At the concert, stellar MSU student pianist Ross Margitza will ably fill the chair of his musical hero.
There will also be Brazilian music by Djavan Caetano Viana and the haunting ‘60s song “People Make the World go Round,” made famous by The Stylistics.
Then the group will break up into smaller combos and romp through swinging arrangements of holiday tunes like “Let it Snow.”
The ensemble worked hardest last week on a super-tricky song meant for January’s Martin Luther King Jr. tribute concert.
“Pavane for a Real Musical Prince,” originally written for jazz trumpeter Don Ellis, has noble lyrics, a freedommarch vibe and a loving spirit that proved uncannily apt for King.
To open the tune, Mitchell had to turn himself into a bass drum, singing “tom-ta-tom,” while alto Andrea Wood mimicked a snare drum, singing “trrr-a-a-a-tata.” (That’s what they get for not bringing instruments.)
“How’s your tongue?”Wilkinson asked Wood after a few repetitions.
There was a lot of give and take as the group negotiated the tune’s seven-beats-to-the-bar rhythm and constant off-kilter entrances and exits.

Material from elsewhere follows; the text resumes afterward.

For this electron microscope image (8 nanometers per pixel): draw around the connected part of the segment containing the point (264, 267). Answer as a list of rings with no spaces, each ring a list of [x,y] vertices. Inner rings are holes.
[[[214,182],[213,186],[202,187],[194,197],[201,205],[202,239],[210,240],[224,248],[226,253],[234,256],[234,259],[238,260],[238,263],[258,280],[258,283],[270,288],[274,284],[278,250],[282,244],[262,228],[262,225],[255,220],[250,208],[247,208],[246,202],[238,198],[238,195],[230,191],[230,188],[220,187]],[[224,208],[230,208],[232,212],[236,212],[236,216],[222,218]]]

After a lot of false starts, they sang it to the end, building from soft lyricism to a powerful random-entrance effect that made it sound as if Biblical multitudes were joining in praise of King. At the music’s height, they suddenly cut off, leaving a bare echo.
The music has to be challenging, Wilkinson said, so that when concert time rolls around, the group is at home, but not weary, of the music.
“I feel like this year is a gift,” she said. “I’ve got students with terrific attitudes and terrific aptitudes.”
Eric Dawe, a Lansing Community College student, is so enamored of the group he plans to transfer to the MSU jazz program this fall.
“I’m interested in sound healing, the effect of sound and rhythms on the nervous system,” he said. He seems to have found it here. “When you hit those pitches and everybody’s in harmony, it’s like that floating thing in the air.”